We humans have our limits. Compassion can have limits.
I sat there alternately feeling my body grow hot then cold as it raced through my typical gamut of emotions. My former therapist, who is into evolutionary psychology, told me that anxiety or boredom or fatigue is a sign that I'm repressing a deeper, more primal emotion: fear, anger, love, lust, pain, pride. Usually within ten minutes of getting bad news, my eyelids are so heavy I can barely stay awake. Then my stomach hurts. Then my mind wanders. If I allow myself to just feel the real emotion without assigning it any morality, the others soon fade away. (Editor's Note: Try this for eating disorders.)
This does work, by the way. Raw anger, untouched fear -- these are not paralyzing emotions like guilt, anxiety, self-hatred. Primal emotions get you problem-solving before you realize you're already two blocks down the street. You don't sit around and eat chocolate when you're Godfather-level mad. You plot, you plan, you seethe, you destroy a pillow. You don't mope. You don't cry. The trick is to feel the emotion without necessarily acting on it. You don't really want to bean the guy who cut you off in traffic with a shovel. But it's human -- and rather harmless -- to imagine it and then decide it's not in your best interest to really do it. Humans want to dominate the world around us. It's an occupational hazard we all share. It requires a fancy trick to be able to view your amygdala like it is television. It's hard. I admit that when I first heard this theory, I thought my therapist might indeed by batshit crazy.
I was trying to identify the emotion at the bottom of the guck I was feeling when my friend Anissa Mayhew, who has had a kid with cancer topped off by a few strokes and a wheelchair, told a story about falling down when nobody else was around. She said something to the extent of "And so I went to my therapist, and I said, 'I've fallen down, and now I need you to teach me to get back up.'"

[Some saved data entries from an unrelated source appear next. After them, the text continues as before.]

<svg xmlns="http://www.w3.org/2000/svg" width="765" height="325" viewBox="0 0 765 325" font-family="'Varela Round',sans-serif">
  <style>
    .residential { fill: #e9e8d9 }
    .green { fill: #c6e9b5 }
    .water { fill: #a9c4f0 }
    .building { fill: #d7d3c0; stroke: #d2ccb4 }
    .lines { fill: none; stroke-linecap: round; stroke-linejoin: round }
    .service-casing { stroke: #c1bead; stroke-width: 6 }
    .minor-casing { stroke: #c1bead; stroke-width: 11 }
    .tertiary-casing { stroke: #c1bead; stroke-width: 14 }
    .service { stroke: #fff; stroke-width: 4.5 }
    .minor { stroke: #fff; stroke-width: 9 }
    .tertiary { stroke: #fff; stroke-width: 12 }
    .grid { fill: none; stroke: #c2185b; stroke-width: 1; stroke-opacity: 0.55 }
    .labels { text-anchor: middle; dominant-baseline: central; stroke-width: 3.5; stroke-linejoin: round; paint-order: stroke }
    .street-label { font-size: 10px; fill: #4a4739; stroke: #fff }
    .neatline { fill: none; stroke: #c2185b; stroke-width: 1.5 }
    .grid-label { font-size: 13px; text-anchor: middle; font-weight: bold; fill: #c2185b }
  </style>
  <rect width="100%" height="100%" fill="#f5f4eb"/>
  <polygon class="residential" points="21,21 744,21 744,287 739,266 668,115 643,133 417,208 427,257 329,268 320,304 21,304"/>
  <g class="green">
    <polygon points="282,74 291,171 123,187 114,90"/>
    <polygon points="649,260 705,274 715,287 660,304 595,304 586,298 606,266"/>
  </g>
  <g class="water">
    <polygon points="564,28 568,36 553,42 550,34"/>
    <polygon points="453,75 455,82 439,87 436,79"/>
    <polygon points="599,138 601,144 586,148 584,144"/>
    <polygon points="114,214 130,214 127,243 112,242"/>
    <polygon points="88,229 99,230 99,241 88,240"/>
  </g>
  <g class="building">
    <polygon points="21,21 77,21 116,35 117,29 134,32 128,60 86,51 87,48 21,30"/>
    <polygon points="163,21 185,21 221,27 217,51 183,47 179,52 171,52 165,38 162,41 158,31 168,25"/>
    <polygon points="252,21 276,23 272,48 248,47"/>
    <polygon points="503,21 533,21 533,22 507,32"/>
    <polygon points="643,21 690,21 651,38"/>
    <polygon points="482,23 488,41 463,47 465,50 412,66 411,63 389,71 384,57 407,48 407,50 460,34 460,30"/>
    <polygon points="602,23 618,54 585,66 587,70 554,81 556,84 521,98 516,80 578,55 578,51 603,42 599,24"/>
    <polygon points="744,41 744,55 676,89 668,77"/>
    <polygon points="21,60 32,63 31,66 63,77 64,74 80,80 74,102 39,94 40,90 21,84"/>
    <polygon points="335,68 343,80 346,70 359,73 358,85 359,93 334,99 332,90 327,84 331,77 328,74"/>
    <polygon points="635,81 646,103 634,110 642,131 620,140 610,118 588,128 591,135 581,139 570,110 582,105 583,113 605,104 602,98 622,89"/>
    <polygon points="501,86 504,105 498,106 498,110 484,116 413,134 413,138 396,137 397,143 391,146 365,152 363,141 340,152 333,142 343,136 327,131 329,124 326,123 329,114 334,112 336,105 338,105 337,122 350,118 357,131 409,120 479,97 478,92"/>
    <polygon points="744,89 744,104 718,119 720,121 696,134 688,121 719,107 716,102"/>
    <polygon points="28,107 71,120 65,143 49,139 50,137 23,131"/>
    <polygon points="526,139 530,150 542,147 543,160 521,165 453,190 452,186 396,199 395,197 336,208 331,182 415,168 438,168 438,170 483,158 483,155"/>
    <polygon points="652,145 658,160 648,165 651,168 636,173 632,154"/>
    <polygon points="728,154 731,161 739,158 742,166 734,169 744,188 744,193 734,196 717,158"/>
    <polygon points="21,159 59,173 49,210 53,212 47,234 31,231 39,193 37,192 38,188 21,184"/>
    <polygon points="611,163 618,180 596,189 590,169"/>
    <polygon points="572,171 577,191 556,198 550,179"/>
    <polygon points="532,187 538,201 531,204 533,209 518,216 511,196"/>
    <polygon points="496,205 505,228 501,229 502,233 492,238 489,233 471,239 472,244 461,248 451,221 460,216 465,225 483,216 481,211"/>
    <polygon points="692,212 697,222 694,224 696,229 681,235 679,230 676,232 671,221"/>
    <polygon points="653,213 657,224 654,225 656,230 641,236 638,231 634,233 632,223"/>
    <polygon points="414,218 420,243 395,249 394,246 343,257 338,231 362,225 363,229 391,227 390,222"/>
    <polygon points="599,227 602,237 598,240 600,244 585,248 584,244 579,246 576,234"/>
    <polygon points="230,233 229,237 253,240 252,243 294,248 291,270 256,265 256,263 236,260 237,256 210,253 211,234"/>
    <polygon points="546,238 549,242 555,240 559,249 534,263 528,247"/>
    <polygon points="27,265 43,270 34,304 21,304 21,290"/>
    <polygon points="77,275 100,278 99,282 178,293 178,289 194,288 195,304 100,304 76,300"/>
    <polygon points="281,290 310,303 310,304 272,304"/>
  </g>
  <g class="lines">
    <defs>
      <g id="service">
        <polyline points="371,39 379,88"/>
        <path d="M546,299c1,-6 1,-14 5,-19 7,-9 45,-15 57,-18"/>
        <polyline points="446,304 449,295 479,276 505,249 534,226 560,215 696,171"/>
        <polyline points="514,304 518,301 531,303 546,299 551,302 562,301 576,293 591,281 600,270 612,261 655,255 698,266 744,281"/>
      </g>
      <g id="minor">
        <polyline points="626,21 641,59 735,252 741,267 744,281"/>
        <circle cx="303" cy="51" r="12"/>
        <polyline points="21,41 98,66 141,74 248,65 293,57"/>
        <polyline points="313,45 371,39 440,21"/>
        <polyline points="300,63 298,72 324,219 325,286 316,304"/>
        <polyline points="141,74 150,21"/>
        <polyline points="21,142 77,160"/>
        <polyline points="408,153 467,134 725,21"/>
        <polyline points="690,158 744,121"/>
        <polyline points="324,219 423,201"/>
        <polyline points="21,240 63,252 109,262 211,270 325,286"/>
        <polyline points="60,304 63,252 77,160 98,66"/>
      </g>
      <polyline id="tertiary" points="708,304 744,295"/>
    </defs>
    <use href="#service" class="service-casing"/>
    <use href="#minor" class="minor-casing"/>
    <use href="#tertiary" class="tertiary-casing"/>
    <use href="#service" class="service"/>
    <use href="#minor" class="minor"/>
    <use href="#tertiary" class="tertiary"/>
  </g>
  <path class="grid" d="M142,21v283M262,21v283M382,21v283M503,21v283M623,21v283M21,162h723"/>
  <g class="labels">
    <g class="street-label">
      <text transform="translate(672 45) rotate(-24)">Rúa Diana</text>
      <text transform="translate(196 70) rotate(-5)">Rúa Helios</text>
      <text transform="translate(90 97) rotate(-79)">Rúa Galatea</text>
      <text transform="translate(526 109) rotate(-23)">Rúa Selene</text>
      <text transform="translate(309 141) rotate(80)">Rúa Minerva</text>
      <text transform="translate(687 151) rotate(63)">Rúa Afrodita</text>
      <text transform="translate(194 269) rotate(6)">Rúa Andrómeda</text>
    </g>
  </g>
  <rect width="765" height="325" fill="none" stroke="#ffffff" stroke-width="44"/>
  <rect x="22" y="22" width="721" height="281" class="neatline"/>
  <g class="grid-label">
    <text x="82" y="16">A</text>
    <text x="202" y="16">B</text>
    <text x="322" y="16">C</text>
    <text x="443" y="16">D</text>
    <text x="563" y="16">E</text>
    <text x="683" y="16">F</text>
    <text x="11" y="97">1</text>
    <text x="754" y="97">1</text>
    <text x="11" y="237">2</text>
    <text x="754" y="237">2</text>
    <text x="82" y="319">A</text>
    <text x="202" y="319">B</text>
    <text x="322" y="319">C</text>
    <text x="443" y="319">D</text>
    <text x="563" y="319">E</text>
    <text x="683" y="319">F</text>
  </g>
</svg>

And then I recognized it: Fear.
I immediately started crying, repressing the emotion as fast as I could realize what it was.
And then I let myself feel it -- the coldness, the palm-tingling, the accelerated breathing. I am afraid, as well, of falling down alone. Physically. Mentally. Spiritually.

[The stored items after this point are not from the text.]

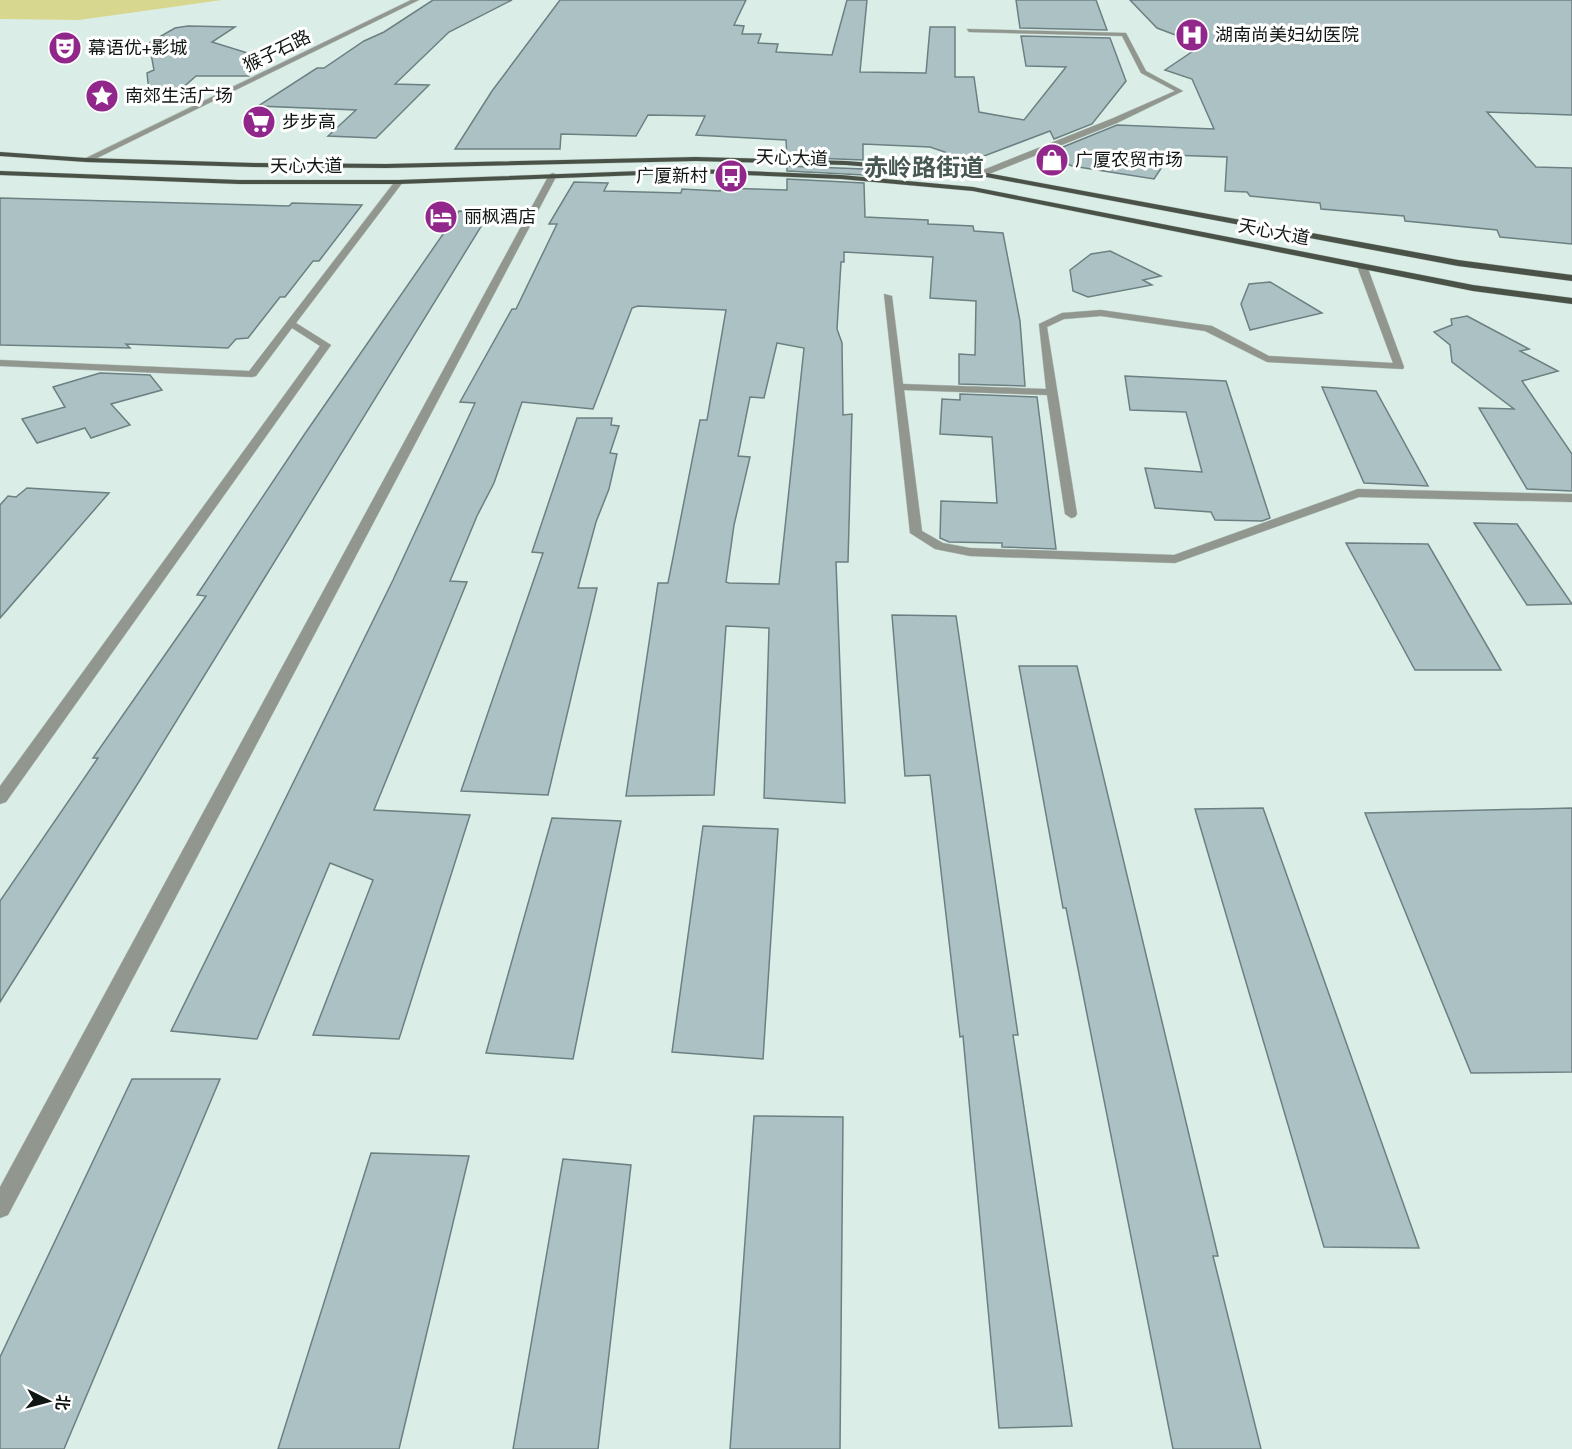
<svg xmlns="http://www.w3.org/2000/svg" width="1572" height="1449" font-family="Karla,'Noto Sans SC',sans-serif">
	<rect width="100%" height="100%" fill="#daeee7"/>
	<!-- green -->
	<path fill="#d8d78f" d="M0,0h222l-143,20 -79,-1z"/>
	<!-- building -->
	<g fill="#acc1c3" stroke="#6c8082" stroke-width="1.5" fill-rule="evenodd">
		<path d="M433,0h79l-63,32 -54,52 34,1 -53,53 -48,-2 28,-26 -98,-4 59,-38h7l40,-27 20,-9z"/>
		<path d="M560,0h186l-12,25 10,1 -2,8h19l-3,9 20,1 -2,8 56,3 15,-55h20l-7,72 66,1 4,-46h25v50h19l5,35 45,8 42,-53 -40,-1 -5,-30 89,2 16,43 -34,43 -38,15 -4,-8 -79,30 -41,-14 -67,-3v16l-76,-3 -1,-17 -90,-5 9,-19 -57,-1 -12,21 -75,-2 -1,15h-105l37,-58z"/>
		<path d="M1016,0h80l11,30 -87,-2z"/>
		<path d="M1130,0h442v115l-85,-3 49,55 36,1v76l-72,-7 -3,-7 -92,-9 -1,-5 -83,-7 -1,-6 -70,-7 -3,-4 -22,-1 2,-34 -57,-2 -16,24 -82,-13 -8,-4 -6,-13 59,-24 97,4 -22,-50 -27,-9 37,-25 -45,-17z"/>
		<path d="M188,26l47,1 -23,15 42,13 -5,21h-53l-17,15 -29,10 -3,-28 7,-3 -5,-27 26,-15z"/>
		<path d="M787,166l77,3v6l-77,-4z"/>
		<path d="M787,179l77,4 1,34 63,3v4l45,2 1,5 29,2 17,88 5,65 -66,-2v-30l16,1 1,-54 -46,-3 3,-41 -89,-5v10h-3l-4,67 5,14 1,72 9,-1 -4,148h-12l9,241 -81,-5 5,-170 -43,-2 -12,169 -88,1 32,-213h10l32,-163h7l19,-110 -88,-4 -6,2 -39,101 -71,-7 -28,81 -17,33 -27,65 17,1 -93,228 96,5 -71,224 -86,-4 60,-155 -43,-17 -73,176 -86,-8 222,-451 82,-177 -15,-1 52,-93h4l41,-85h-8l25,-42 34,1 -4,8 77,2 1,-4 38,2 1,-3 66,2zM777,343l27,5 -25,236 -50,-1 -3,-1 8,-57 16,-68 -12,-1 12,-59 14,1z"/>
		<path d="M0,198l289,8 3,-3 70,2 -43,56h-6l-28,36h-5l-32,41 -12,1 -8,9 -102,-4 4,4 -130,-3z"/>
		<path d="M459,211l31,1 -350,568 -140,222v-101l98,-143h-5l113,-162 -9,-1 107,-160z"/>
		<path d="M1110,251l51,25 -18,4 9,5 -64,12 -15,-6 -3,-21 21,-16z"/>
		<path d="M1270,282l52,31 -72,17 -9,-26 8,-20z"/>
		<path d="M1467,316l62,33 -9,2 38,20 -36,10 50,73v37l-45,-2 -48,-81 35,1 -62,-47 -2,-17 -16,-13 18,-7 -1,-6z"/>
		<path d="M100,373l50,2 12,15 -51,14 19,21 -39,13 -6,-10 -48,15 -15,-24 43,-12 -12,-20z"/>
		<path d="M1125,376l101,5 44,137 -8,3 -47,-1 -4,-8 -56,-4 -10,-40 57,4 -16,-60 -56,-2z"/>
		<path d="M1322,387l54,4 52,95 -64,-3z"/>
		<path d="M960,394l77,3 19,152 -54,-2v-4l-53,-1 -9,-4 1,-37 56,2 -5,-66 -52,-3 2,-35 18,1z"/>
		<path d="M577,418h35l-1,7 8,1 -9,27 7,1 -8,35 -13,33 -18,66h19l-49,207 -87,-4 82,-238 -11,-1z"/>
		<path d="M27,488l82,5 -109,125v-113l8,-9 8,1z"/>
		<path d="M1474,523l43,1 55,80 -45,1z"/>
		<path d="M1346,543l82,1 73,126h-86z"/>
		<path d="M892,615l64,1 62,419h-5l59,391 -73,2 -36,-392 -3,1 -30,-262 -25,1z"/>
		<path d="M1019,666h58l141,590h-5l48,193h-88l-107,-541h-3z"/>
		<path d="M1263,808l156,440 -95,-1 -129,-438z"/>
		<path d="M1572,808v264l-101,1 -106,-260z"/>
		<path d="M552,818l69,3 -48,238 -87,-6z"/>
		<path d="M703,826l75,3 -15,230 -91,-7z"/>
		<path d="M132,1079h88l-156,370h-64v-92z"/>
		<path d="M754,1116l89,1 -3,332h-110z"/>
		<path d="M371,1153l98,3 -70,293h-121z"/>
		<path d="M563,1159l68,6 -33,284h-85z"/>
	</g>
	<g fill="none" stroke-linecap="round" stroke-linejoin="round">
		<!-- minor casing -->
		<g stroke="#bacbc5" stroke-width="1">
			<g id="minor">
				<path d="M411,0h8l-330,162 -7,-2z"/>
				<path d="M967,29l159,4 20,38 37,20 -66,32 -133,53h-6v-4l133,-53 64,-28 -34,-18 -19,-37 -153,-4z"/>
				<path d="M553,173l4,2 -549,1040 -8,3v-31l549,-1012z"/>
				<path d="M396,180l7,2 -107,141 35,22 -325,457 -6,2v-18l320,-440 -28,-18 -36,48 -4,1 -252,-11v-6l249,11z"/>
				<path d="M1359,264l8,2 37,101 -1,2 -136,-7 -62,-31 -104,-15 -37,3 -17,8 30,187 -2,3 -4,1 -6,-4 -18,-119 -143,-5 18,141 21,12 27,5 204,7 184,-66 214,5v8l-213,-5 -184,66 -205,-7 -35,-7 -25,-16 -26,-239 8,2 11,88 143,5 -7,-65 23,-11 39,-3 111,16 57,30 124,7 -36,-97z"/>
			</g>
		</g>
		<!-- primary casing -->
		<g stroke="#bacbc5" stroke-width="1">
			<g id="primary">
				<path d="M0,152l86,6 168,5 132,1 310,-7 150,4 135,11 477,88 114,15v6l-114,-15 -477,-90 -135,-11 -150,-4 -310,7 -132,-1 -168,-5 -86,-6z"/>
				<path d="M695,169l146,6 132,12 500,98 99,13v6l-99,-13 -500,-100 -132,-12 -146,-6 -296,11h-160l-239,-9v-4l239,9h160z"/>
			</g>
		</g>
		<!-- minor -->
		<use href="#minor" fill="#91968f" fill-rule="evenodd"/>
		<!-- primary -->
		<use href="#primary" fill="#4a5248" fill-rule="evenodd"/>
	</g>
	<!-- icons -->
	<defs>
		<g id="hospital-disc" transform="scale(1.725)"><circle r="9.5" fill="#92278b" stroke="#fff"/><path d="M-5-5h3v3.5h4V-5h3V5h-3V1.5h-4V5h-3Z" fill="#fff"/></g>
		<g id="theatre-disc" transform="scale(1.725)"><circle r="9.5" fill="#92278b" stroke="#fff"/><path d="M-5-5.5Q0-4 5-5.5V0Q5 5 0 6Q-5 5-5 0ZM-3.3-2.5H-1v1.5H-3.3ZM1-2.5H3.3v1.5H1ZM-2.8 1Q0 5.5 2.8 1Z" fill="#fff"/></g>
		<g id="sight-disc" transform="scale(1.725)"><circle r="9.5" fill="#92278b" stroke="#fff"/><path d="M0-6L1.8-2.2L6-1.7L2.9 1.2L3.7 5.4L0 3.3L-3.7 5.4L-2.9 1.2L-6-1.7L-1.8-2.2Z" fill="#fff"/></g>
		<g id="supermarket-disc" transform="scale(1.725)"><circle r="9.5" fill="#92278b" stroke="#fff"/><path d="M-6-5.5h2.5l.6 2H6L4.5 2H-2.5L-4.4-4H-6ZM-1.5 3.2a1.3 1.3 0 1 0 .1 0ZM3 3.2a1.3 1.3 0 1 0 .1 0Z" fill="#fff"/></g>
		<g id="shop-disc" transform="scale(1.725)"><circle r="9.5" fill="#92278b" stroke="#fff"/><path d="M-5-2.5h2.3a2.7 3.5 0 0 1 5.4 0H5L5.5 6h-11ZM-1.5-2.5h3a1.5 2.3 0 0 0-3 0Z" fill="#fff"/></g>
		<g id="bus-disc" transform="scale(1.725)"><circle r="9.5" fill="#92278b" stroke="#fff"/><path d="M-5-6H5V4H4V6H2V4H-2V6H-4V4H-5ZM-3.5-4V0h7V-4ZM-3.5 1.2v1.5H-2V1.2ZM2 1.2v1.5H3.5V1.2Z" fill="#fff"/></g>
		<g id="hotel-disc" transform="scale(1.725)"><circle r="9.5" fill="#92278b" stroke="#fff"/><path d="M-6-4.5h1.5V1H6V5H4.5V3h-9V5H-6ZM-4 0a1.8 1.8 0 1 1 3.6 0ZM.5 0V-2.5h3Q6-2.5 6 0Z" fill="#fff"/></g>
	</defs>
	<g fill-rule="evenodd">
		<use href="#hospital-disc" x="1192" y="35"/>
		<use href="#theatre-disc" x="65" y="48"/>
		<use href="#sight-disc" x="102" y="96"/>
		<use href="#supermarket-disc" x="259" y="122"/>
		<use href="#shop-disc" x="1052" y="160"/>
		<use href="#bus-disc" x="731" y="176"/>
		<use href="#hotel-disc" x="441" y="217"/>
	</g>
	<g text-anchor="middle" stroke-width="6" stroke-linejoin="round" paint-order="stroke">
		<!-- far-poi labels -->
		<g font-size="18" fill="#101614" stroke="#fff" text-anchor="start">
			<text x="1215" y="41">湖南尚美妇幼医院</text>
			<text x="88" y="54">幕语优+影城</text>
			<text x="125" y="102">南郊生活广场</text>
			<text x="282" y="128">步步高</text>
			<text x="1075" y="166">广厦农贸市场</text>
			<text x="708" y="182" text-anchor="end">广厦新村</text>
			<text x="464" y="223">丽枫酒店</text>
		</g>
		<!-- far-street labels -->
		<g font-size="18" fill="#101614" stroke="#fff">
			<text transform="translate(277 51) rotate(-26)" y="6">猴子石路</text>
			<text transform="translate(792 158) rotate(2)" y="6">天心大道</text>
			<text x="306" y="172">天心大道</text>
			<text transform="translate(1274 232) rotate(11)" y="6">天心大道</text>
		</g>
		<!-- far-district labels -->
		<g font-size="24" font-weight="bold" fill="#485953" stroke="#fff">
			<text x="924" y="176">赤岭路街道</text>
		</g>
	</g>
	<!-- north arrow -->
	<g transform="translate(48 1401) rotate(96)" stroke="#ffffff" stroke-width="4.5" paint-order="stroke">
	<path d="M0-4.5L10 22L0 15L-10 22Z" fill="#101614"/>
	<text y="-9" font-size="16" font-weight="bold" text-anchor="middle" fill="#101614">北</text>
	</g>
</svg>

I forced a deep breath. That's another thing I've learned -- we humans breathe very shallowly in times of intense stress. A deep breath can literally make you more sane instantly by flooding your brain with oxygen.
My response to fear is typically fight or flight, just like everyone else. But when you're afraid of something that hasn't happened, that might never happen, there is nothing to fight, nothing to run away from. I imagined running away anyway, just because it felt good, but then I realized there is nothing to run away from when you fear the unknown. There is no point at all to that fear.
Fear of the unknown? There is nothing to run away from.